▶ [Your instructions] Copy every one of the records below word for word, and leave out the pictures.

[Records from a data source]
Content starts
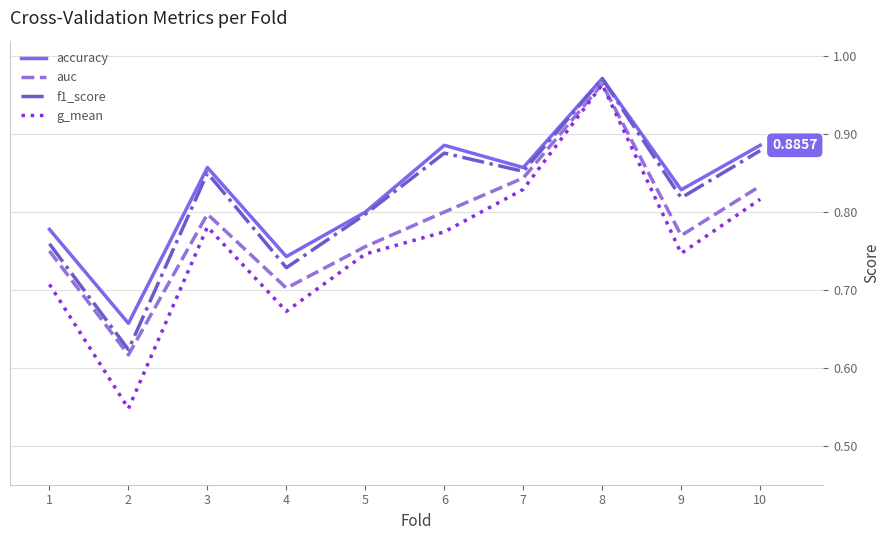

At which label is accuracy closest to 0?

2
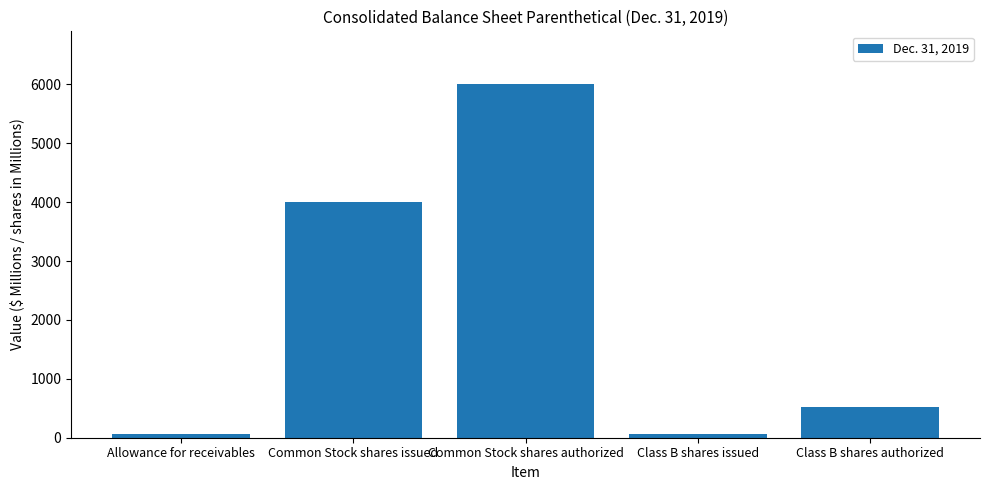

Which label corresponds to the largest value in the chart?

Common Stock shares authorized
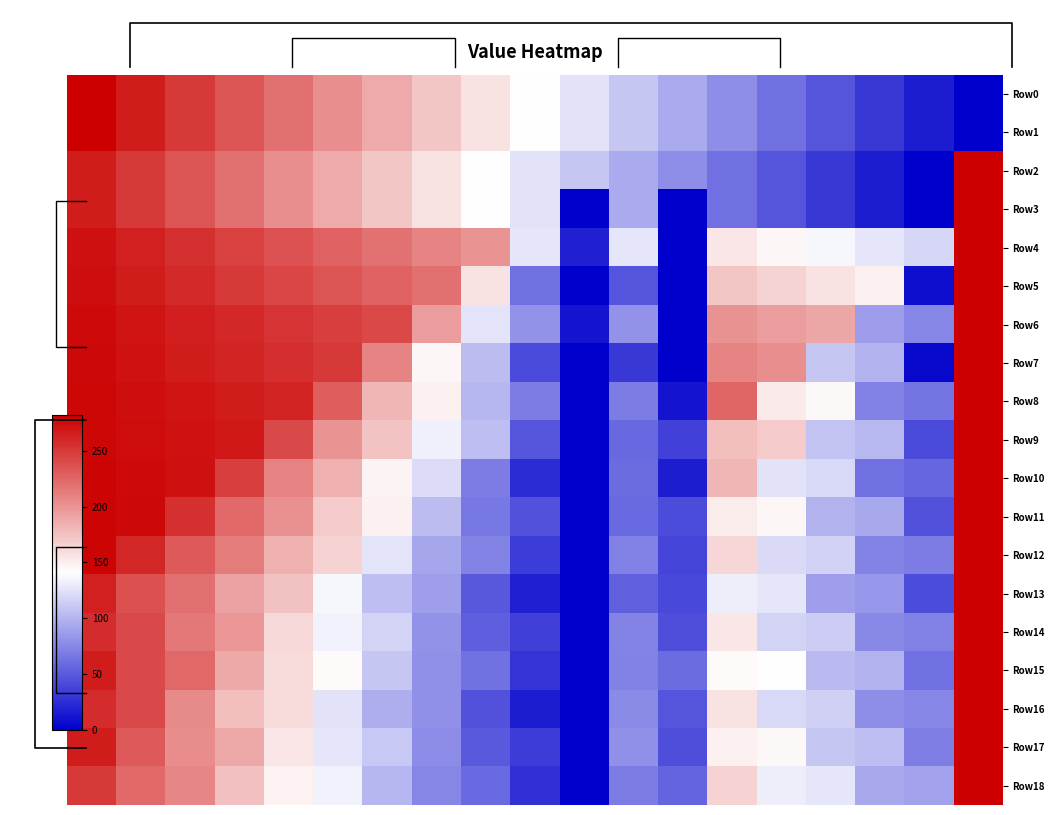

Which series has the largest total across all categories?

Row4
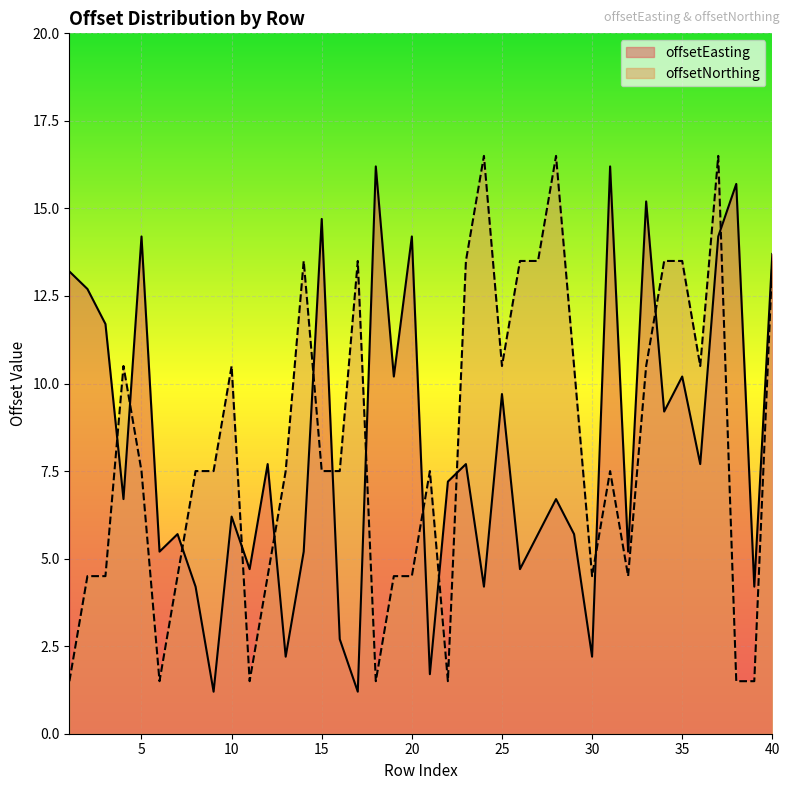

How many lines are shown in the chart?

2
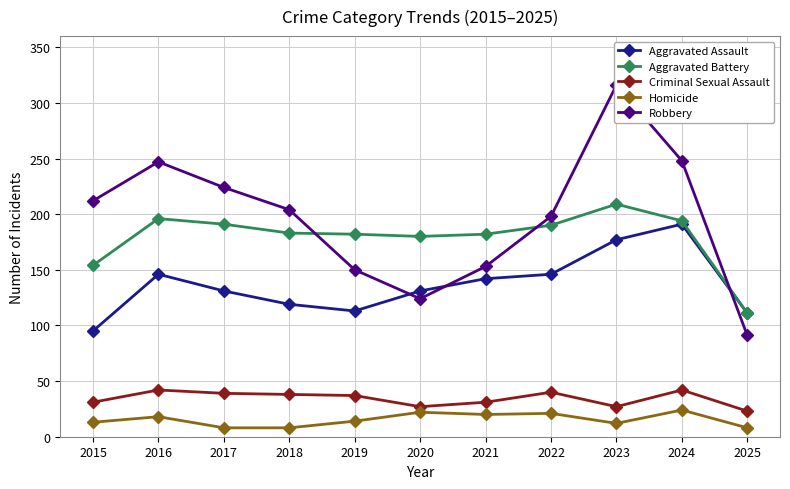

Which series has the widest spread of values?

Robbery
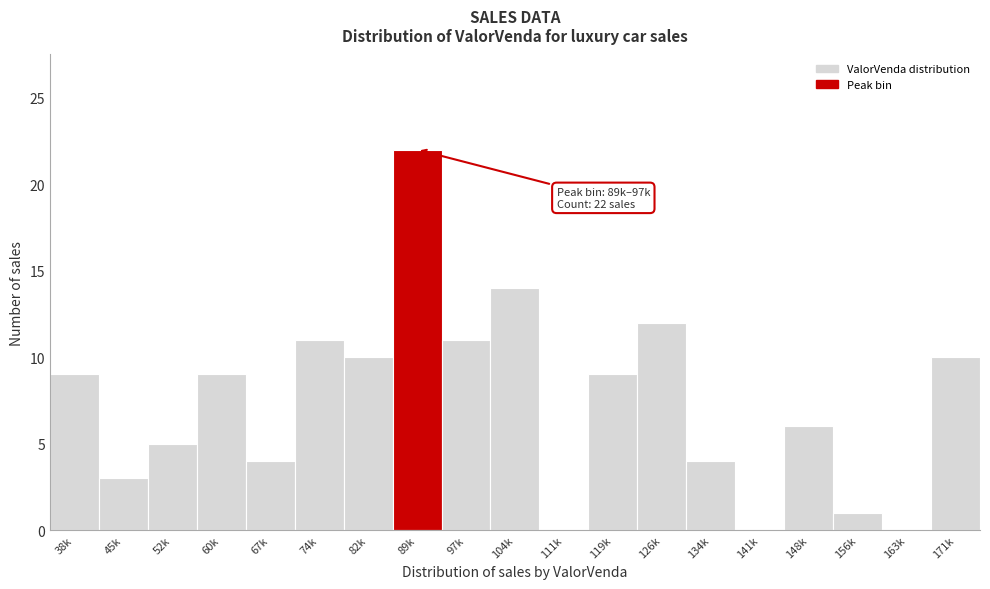

Reading left to right, extract all data points from this chart.

38k=9	45k=3	52k=5	60k=9	67k=4	74k=11	82k=10	89k=22	97k=11	104k=14	111k=0	119k=9	126k=12	134k=4	141k=0	148k=6	156k=1	163k=0	171k=10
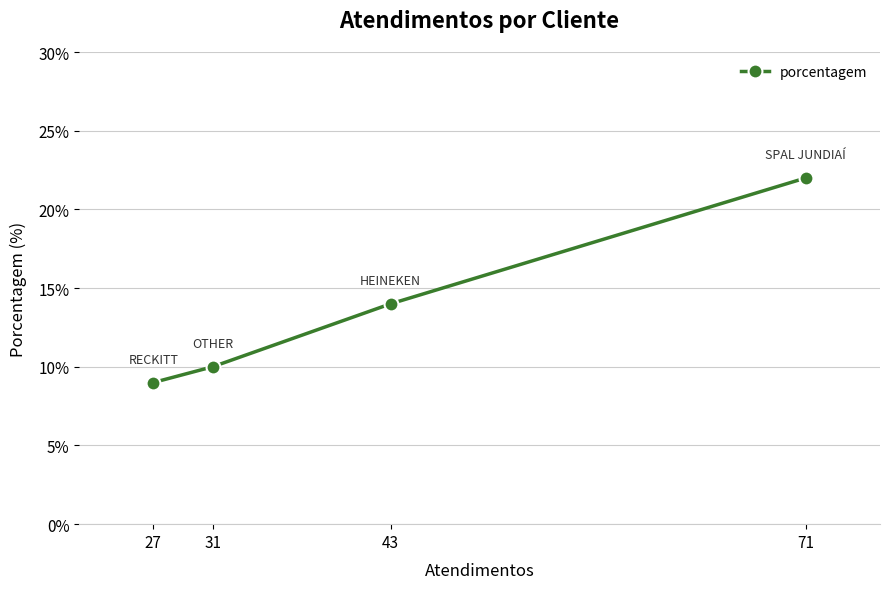

What is the greatest value displayed?

22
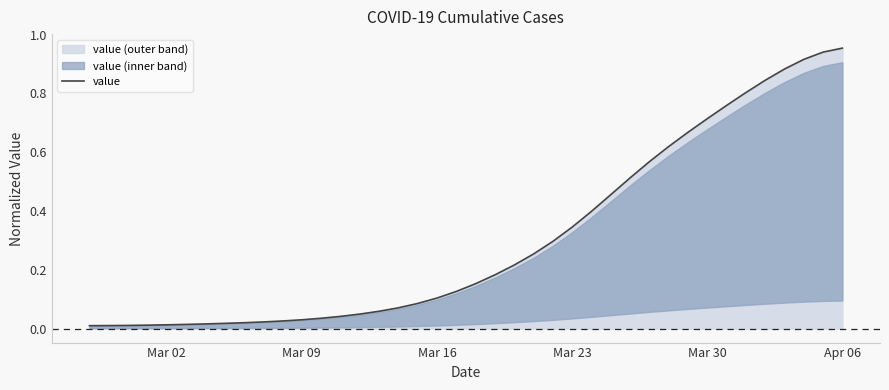

What is the value of the 34th point from the left?

0.8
Content ends
▶ [Your solution]
At which label is accuracy closest to 0?

2

Which label corresponds to the largest value in the chart?

Common Stock shares authorized

Which series has the largest total across all categories?

Row4

How many lines are shown in the chart?

2

Which series has the widest spread of values?

Robbery

Reading left to right, extract all data points from this chart.

38k=9	45k=3	52k=5	60k=9	67k=4	74k=11	82k=10	89k=22	97k=11	104k=14	111k=0	119k=9	126k=12	134k=4	141k=0	148k=6	156k=1	163k=0	171k=10

What is the greatest value displayed?

22

What is the value of the 34th point from the left?

0.8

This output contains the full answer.